--- Tâches à réaliser ---
(a) Reformulez sous forme de liste le paragraphe de l'entretien sur le droit à l'eau qui commence par « Nous ne sommes pas à plaindre », en conservant ses faits principaux.
(b) Prolongez l'entretien sur le droit à l'eau au-delà de sa dernière phrase.

--- Texte à analyser ---

------------------------------------------------------------------------

Le droit à l’eau, auquel l’ONU a donné cette année une base juridique internationale, ça veut dire quoi concrètement pour vous ?

 

- C’est presque un combat d’arrière-garde tant ce droit apparaît vital, d’autant que le réchauffement climatique pose encore plus le problème de la mauvaise répartition des ressources en eau potable. Concrètement, le droit à l’eau implique d’agir pour que chaque être humain ait à sa disposition une quantité minimale d’eau accessible et de qualité.

 

A vos yeux, sommes-nous bien lotis en France ?

 

- Nous ne sommes pas à plaindre comparé à d’autres pays, mais 80% des eaux de surface et des nappes phréatiques sont polluées(1). On est en train de saboter ce qui est la base de notre développement. Prenons l’exemple de l’agriculture conventionnelle. On marche sur la tête en polluant les eaux à coups de pesticides et d’engrais chimiques très chers tout en dépensant des milliards pour la fabrication de stations d’épuration. Tout le monde ferait de sacrées économies si on limitait la pollution en amont !

 

L’agriculture bio est-elle la solution pour moins polluer les eaux ?

 

- Bio ou raisonnée, oui. La seule solution me semble être le retour à une agriculture respectant davantage l’environnement et avec peu d’entrants, ces derniers coûtant souvent très cher. A terme, les agriculteurs ne perdraient financièrement pas au change. C’est un modèle économique plutôt positif. On ne fait pas assez en France pour promouvoir la conversion vers une agriculture durable. Il faut dire que dans les chambres d’agriculture, la majorité des représentants sont issus de l’agriculture conventionnelle.

------------------------------------------------------------------------

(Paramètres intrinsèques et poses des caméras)
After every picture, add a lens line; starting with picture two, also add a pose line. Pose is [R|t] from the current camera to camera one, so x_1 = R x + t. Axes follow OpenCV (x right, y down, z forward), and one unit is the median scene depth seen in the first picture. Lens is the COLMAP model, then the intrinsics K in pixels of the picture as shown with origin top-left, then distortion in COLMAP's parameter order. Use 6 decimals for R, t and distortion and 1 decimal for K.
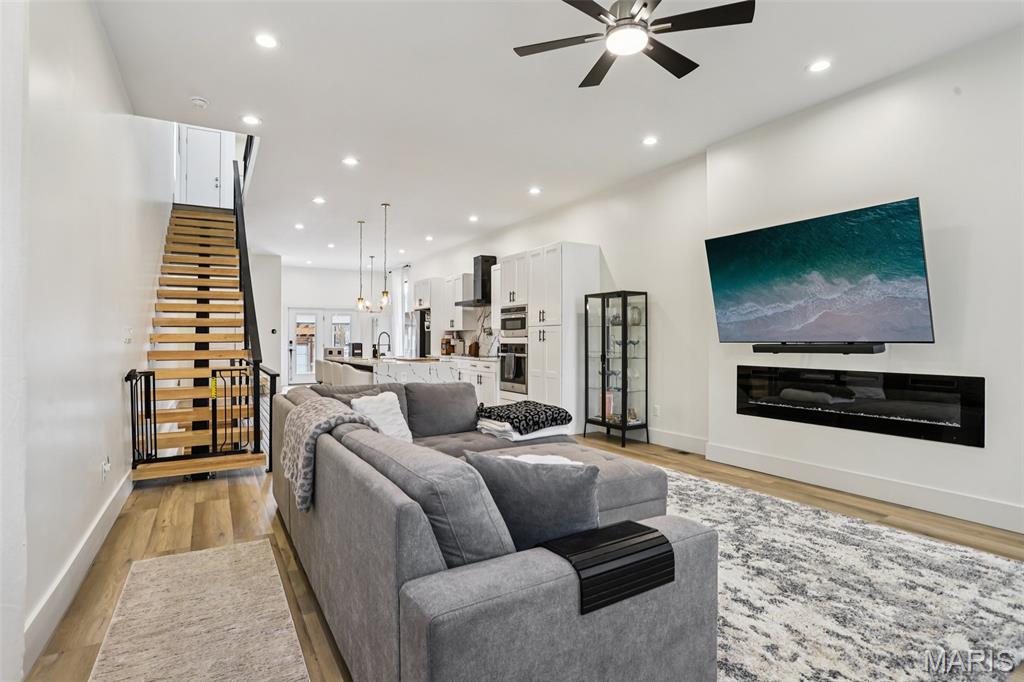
lens RADIAL K [[515.0, 0, 506.9], [0, 515.0, 341.4], [0, 0, 1]] dist [-0.071371, 0.035054]
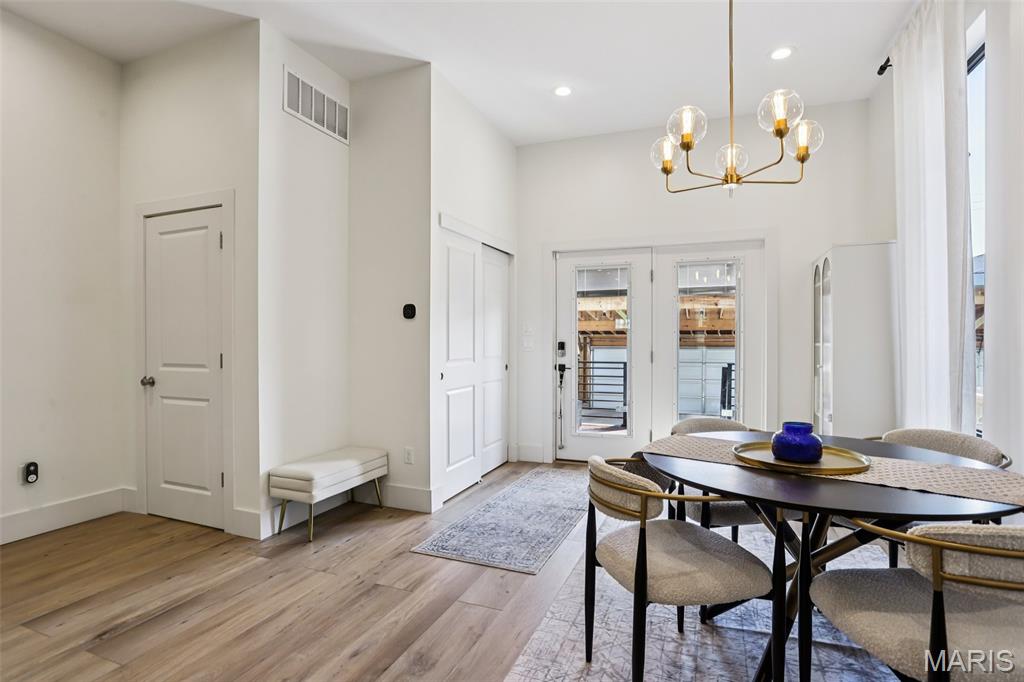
lens RADIAL K [[515.0, 0, 506.9], [0, 515.0, 341.4], [0, 0, 1]] dist [-0.071371, 0.035054]
pose [[0.610991, 0.004600, -0.791624, -0.225656], [-0.003332, 0.999989, 0.003239, -0.003932], [0.791631, 0.000659, 0.611000, 1.084007]]
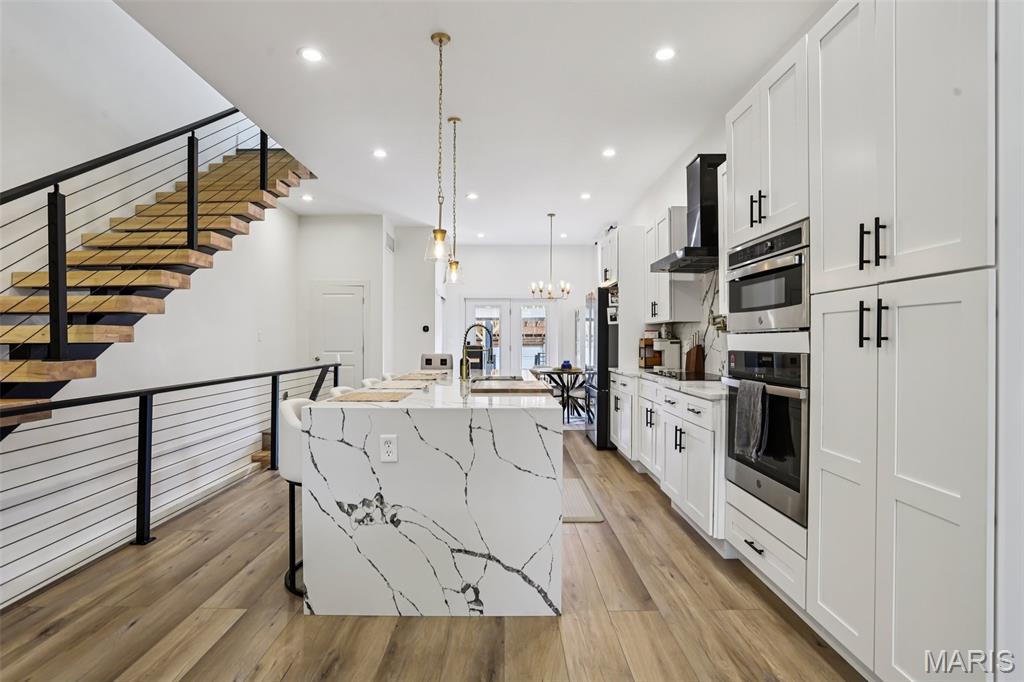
lens RADIAL K [[515.0, 0, 506.9], [0, 515.0, 341.4], [0, 0, 1]] dist [-0.071371, 0.035054]
pose [[0.863464, 0.002294, -0.504405, 0.028123], [-0.003260, 0.999994, -0.001034, -0.001269], [0.504399, 0.002537, 0.863467, 0.520337]]
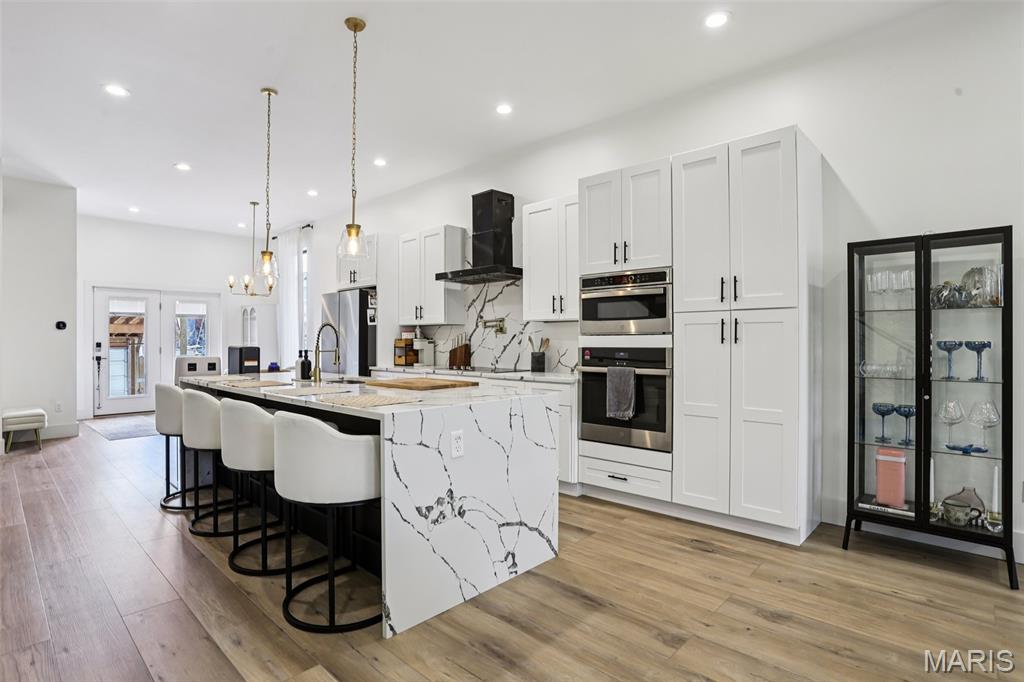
lens RADIAL K [[515.0, 0, 506.9], [0, 515.0, 341.4], [0, 0, 1]] dist [-0.071371, 0.035054]
pose [[0.960794, -0.001063, 0.277262, -0.186533], [0.001722, 0.999996, -0.002134, -0.000739], [-0.277259, 0.002528, 0.960792, 0.451917]]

------------------------------------------------------------------------

--- Réponses aux tâches ---
(a)
- Comparée à d'autres pays, la France n'est pas à plaindre.
- 80 % des eaux de surface et des nappes phréatiques sont polluées.
- On sabote ainsi ce qui est la base de notre développement.
- L'agriculture conventionnelle en est un exemple : elle pollue les eaux avec des pesticides et des engrais chimiques très chers, tandis que l'on dépense des milliards pour construire des stations d'épuration.
- Limiter la pollution en amont permettrait à tout le monde de faire d'importantes économies.

(b)
 

Le ministre de l’Agriculture, Bruno Le Maire, a récemment plaidé pour une « pause » dans les mesures environnementales afin de ne pas trop « charger la barque » des agriculteurs, dont beaucoup connaissent des difficultés financières. Qu’en pensez-vous ?

 

- C’est une vision affligeante, la réalité prouve au contraire qu’il faut changer au plus vite notre modèle agricole, qui ne marche pas et à cause duquel les exploitants appauvrissent leur terre et s’endettent. Ils ont du mal à joindre les deux bouts à force d’investir toujours plus dans des techniques et produits polluants. A terme, ce n’est donc même pas rentable. En tant que présidente d’une association écologiste, j’ai rencontré beaucoup d’agriculteurs convertis au bio ou au raisonné, qui, aujourd’hui, respirent mieux financièrement.

 

La réforme de la PAC (politique agricole commune européenne), prévue en 2014, une urgence selon vous ?

 

- Aujourd’hui, le système de subventions est pervers : les aides vont majoritairement aux plus grosses exploitations, et la PAC telle qu’elle est mise en œuvre actuellement est une incitation à polluer. En 2014, il est à souhaiter qu’on incitera au contraire à développer des modèles plus respectueux de l’eau et de la nature.

 

Vous affirmez donc que la majorité des agriculteurs a tort aujourd'hui...

 

- Je ne jette pas la pierre aux agriculteurs. L'agriculture aujourd'hui est le fruit du système actuel de subventions et d'une révolution agricole basée sur le principe "il faut faire à manger pour pas cher". Si des effets positifs en termes de productivité ont été ressentis à court terme, on réalise désormais qu'à force de prendre de la terre comme un support et non comme un substrat vivant (l'humus), on tue la biodiversité et on scie la branche sur laquelle on est assis.

 

Vous avez suivi des études d’ingénieure agronome à Rennes. Comment ce sujet était-il débattu à l'époque ?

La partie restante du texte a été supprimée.